To sum up, the job submission mode determines whether the spark-submit process runs on the master or core node, and whether the spark-submit process is monitored by YARN. Whether the driver and spark-submit run in the same process depends on the launching mode of Spark applications, which can be yarn-client or yarn-cluster.

Add annotations

You can add annotations to job scripts to configure job parameters in data development. Add an annotation in the following format:
!!! @<Annotation name>: <Annotation content>
Note !!!Do not indent the three exclamation points (!!!) that start an annotation. Add one annotation in a line.
The following table lists all supported annotations.

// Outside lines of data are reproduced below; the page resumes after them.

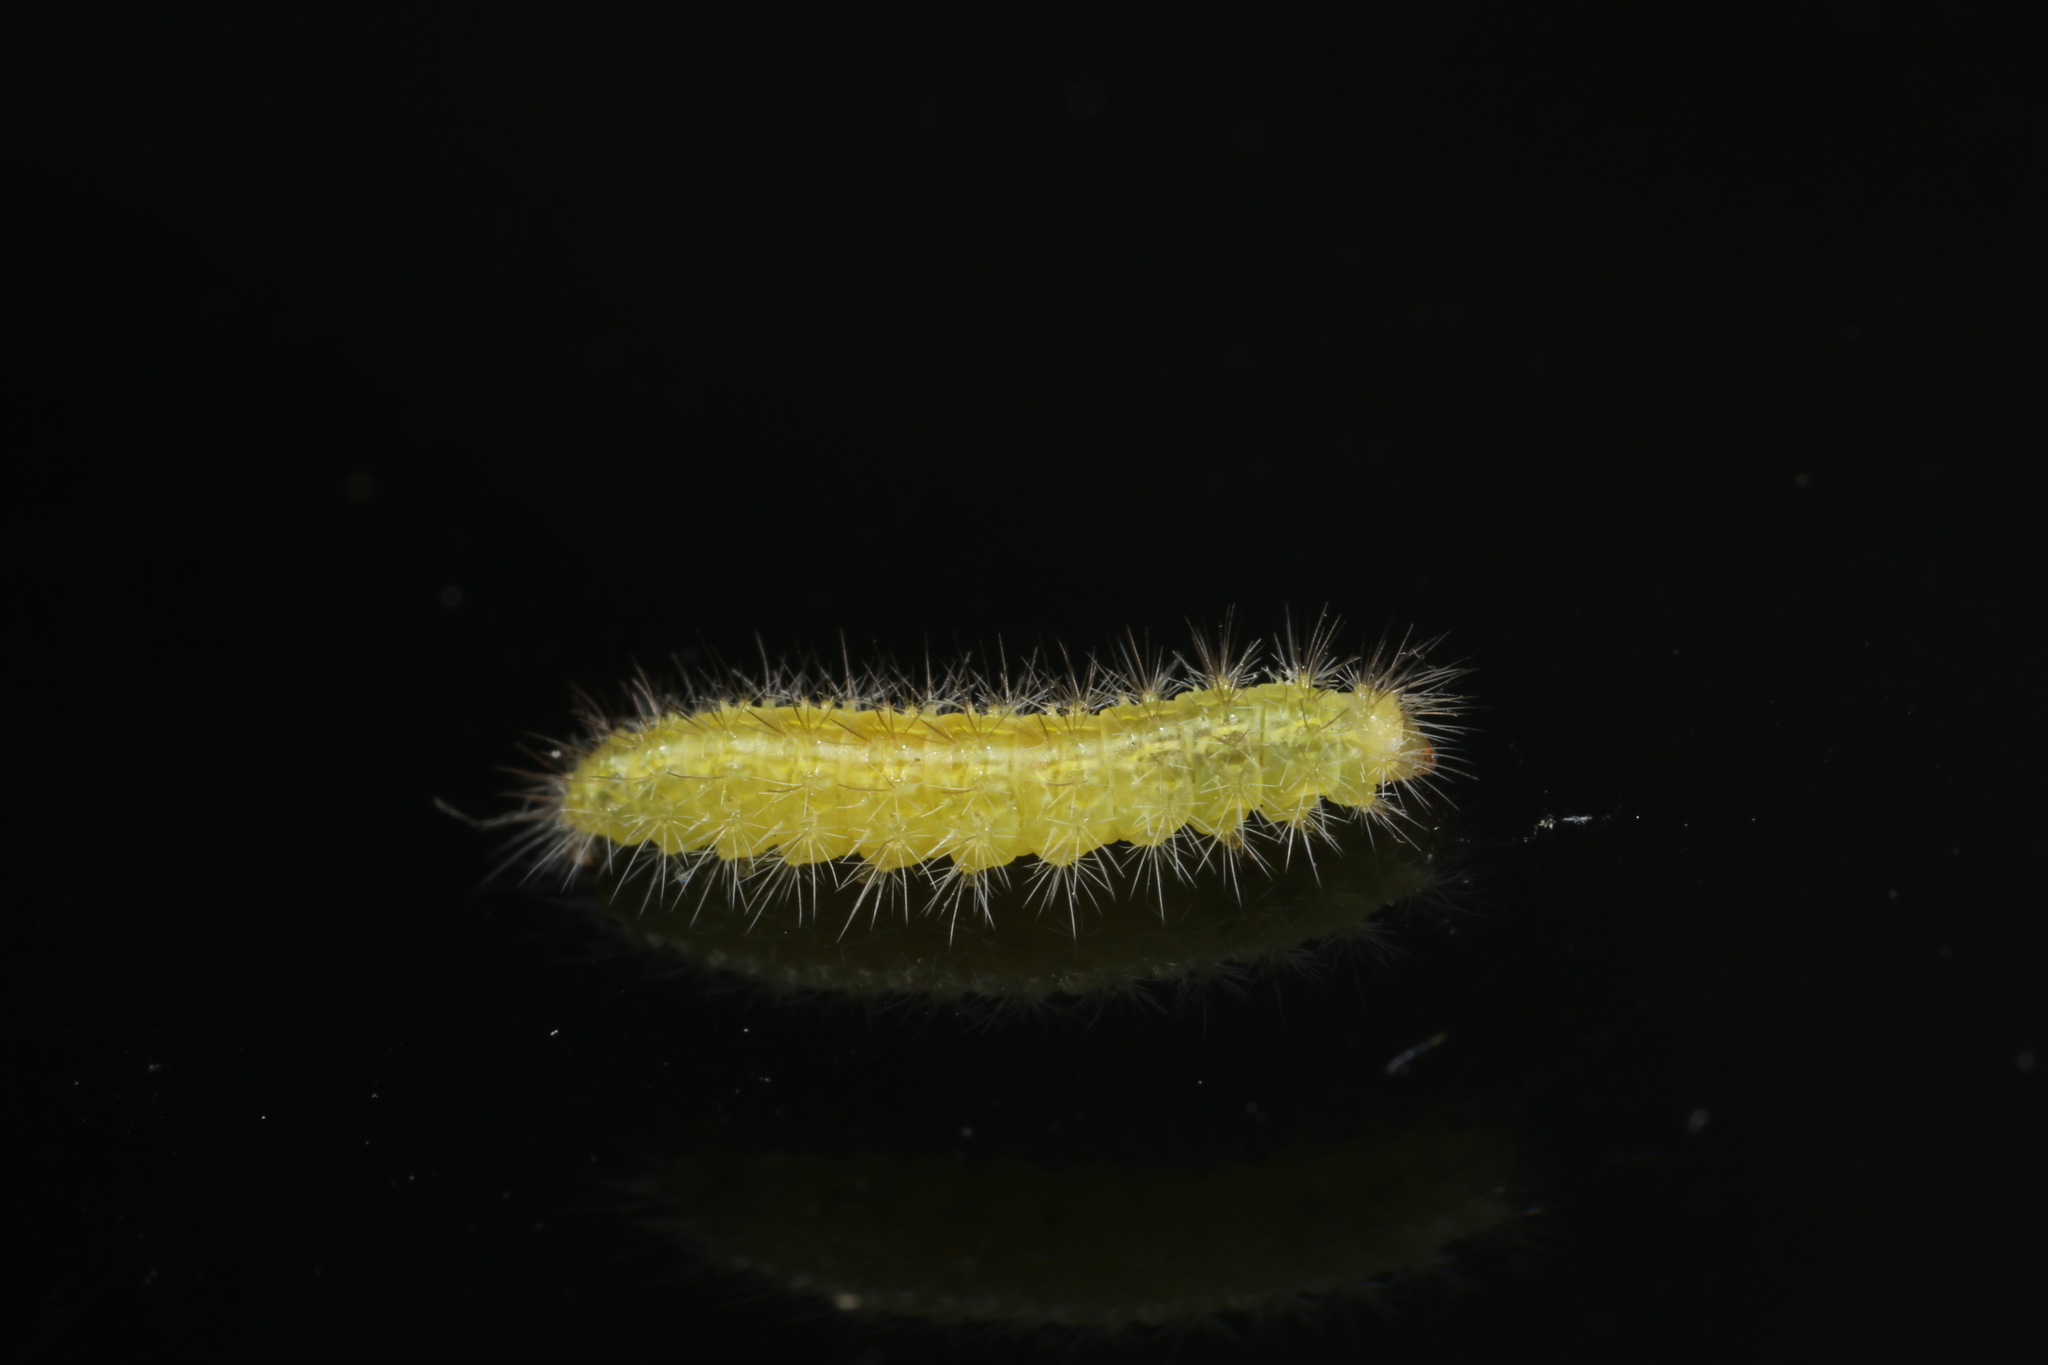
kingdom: Animalia
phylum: Arthropoda
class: Insecta
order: Lepidoptera
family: Pterophoridae
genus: Emmelina
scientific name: Emmelina monodactyla
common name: Common plume
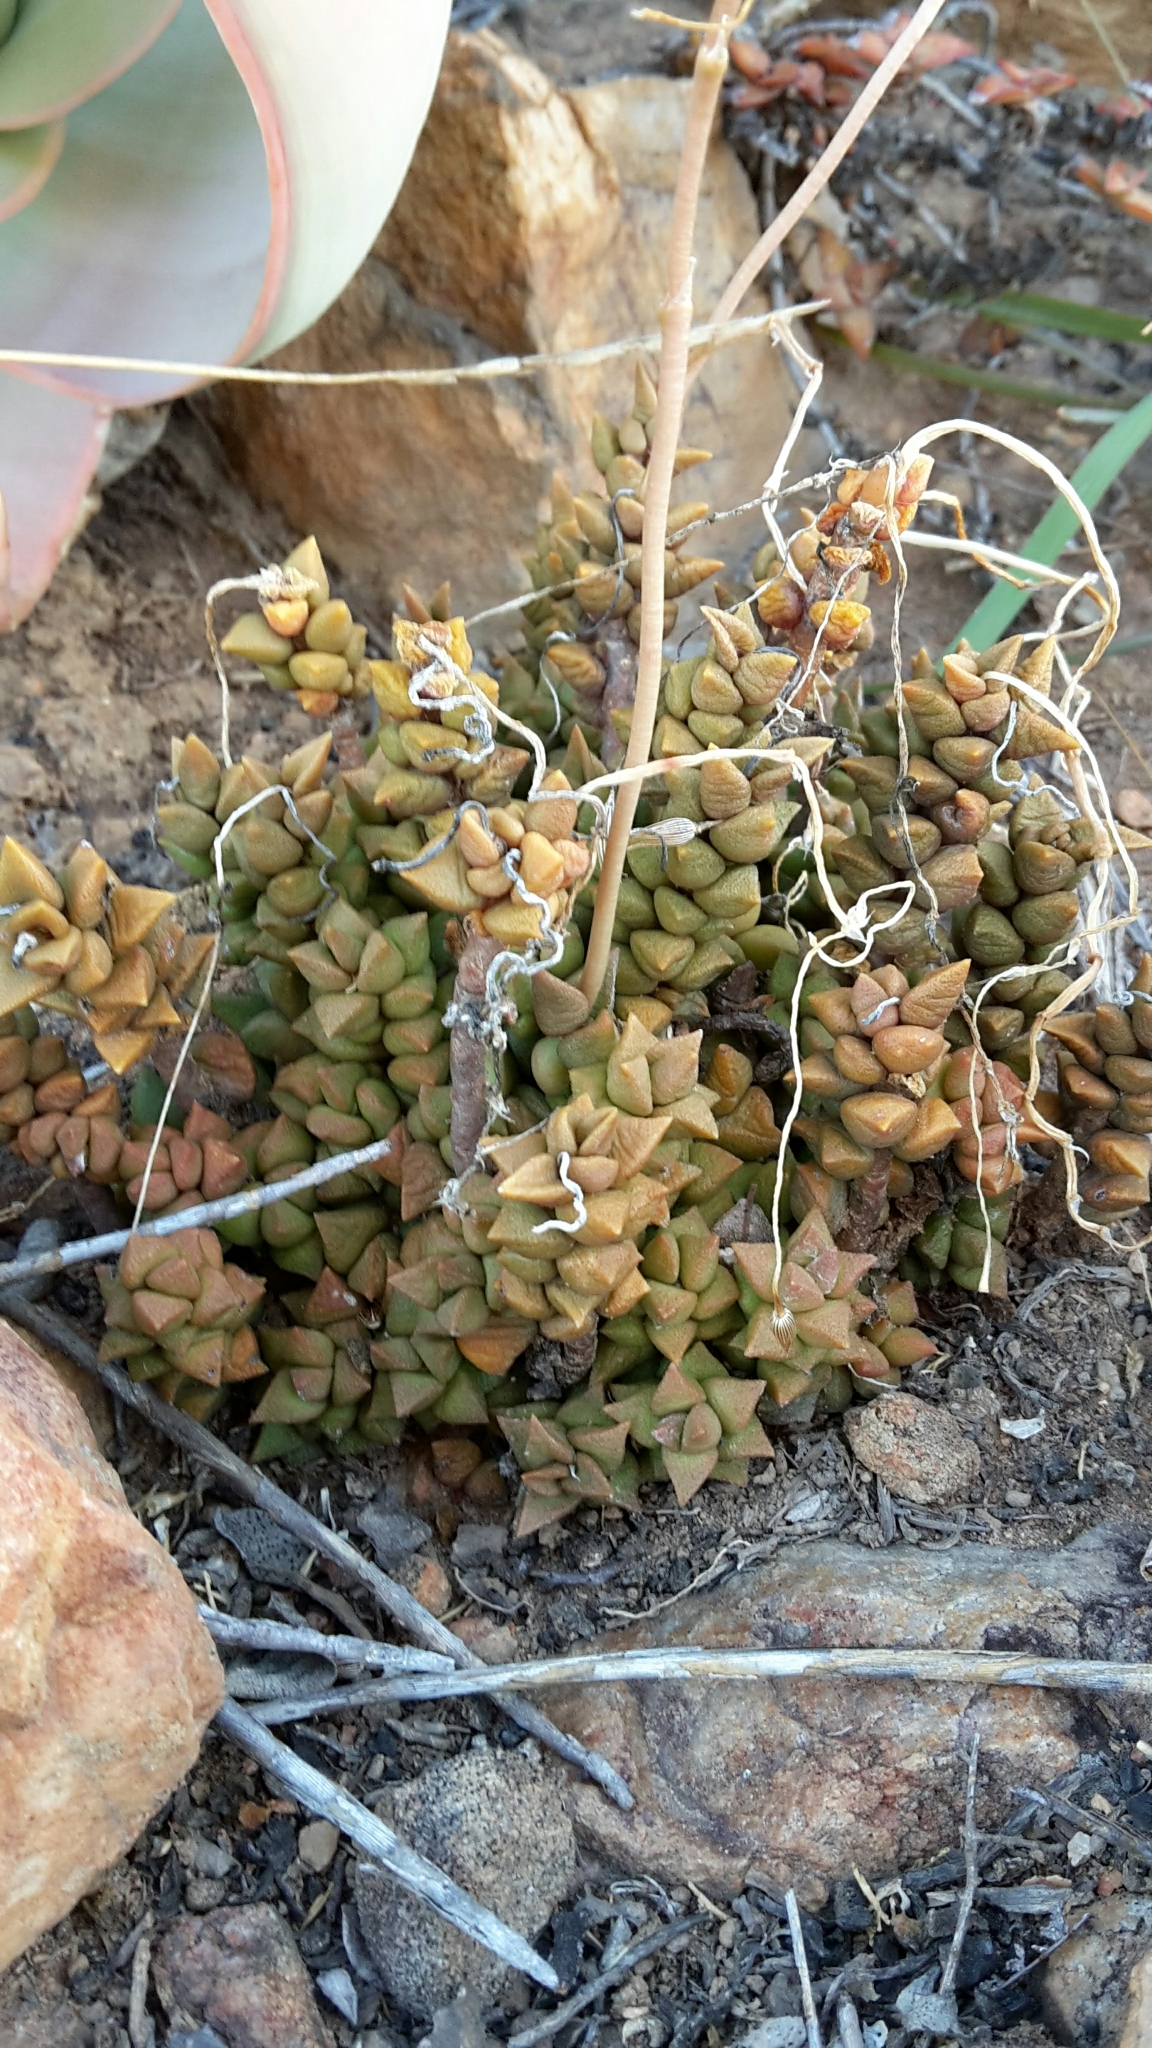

Annotation name Description Example
rem Adds a comment.
!!! @rem: This is a comment.
env Adds an environment variable.
!!! @env: ENV_1=ABC
var Adds a custom variable.
!!! @var: var1="value1 and \"one string end with 3 spaces\"   "
!!! @var: var2=${yyyy-MM-dd}
resource Adds a resource file.
!!! @resource: oss://bucket1/dir1/file.jar
sharedlibs Adds dependency libraries. This annotation is valid only in Streaming SQL jobs. Separate multiple dependency libraries with commas (,).
!!! @sharedlibs: sharedlibs:streamingsql:datasources-bundle:1.7.0,...
scheduler.queue Specifies the queue to which the job is submitted.
!!! @scheduler.queue: default
scheduler.vmem Specifies the memory required to run the job. Unit: MiB.
!!! @scheduler.vmem: 1024
scheduler.vcores Specifies the number of vCores required to run the job.
!!! @scheduler.vcores: 1
scheduler.priority Specifies the priority of the job. Valid values: 1 to 100.
!!! @scheduler.priority: 1
scheduler.user Specifies the user who submits the job.
!!! @scheduler.user: root
Notice
When you add annotations, take note of the following points:
  • Invalid annotations are automatically skipped. For example, an unknown annotation or an annotation whose content is in an invalid format will be skipped.
  • Job parameters specified in annotations take precedence over job parameters specified in the Job Settings panel. If a parameter is specified both in an annotation and in the Job Settings panel, the parameter setting specified in the annotation takes effect.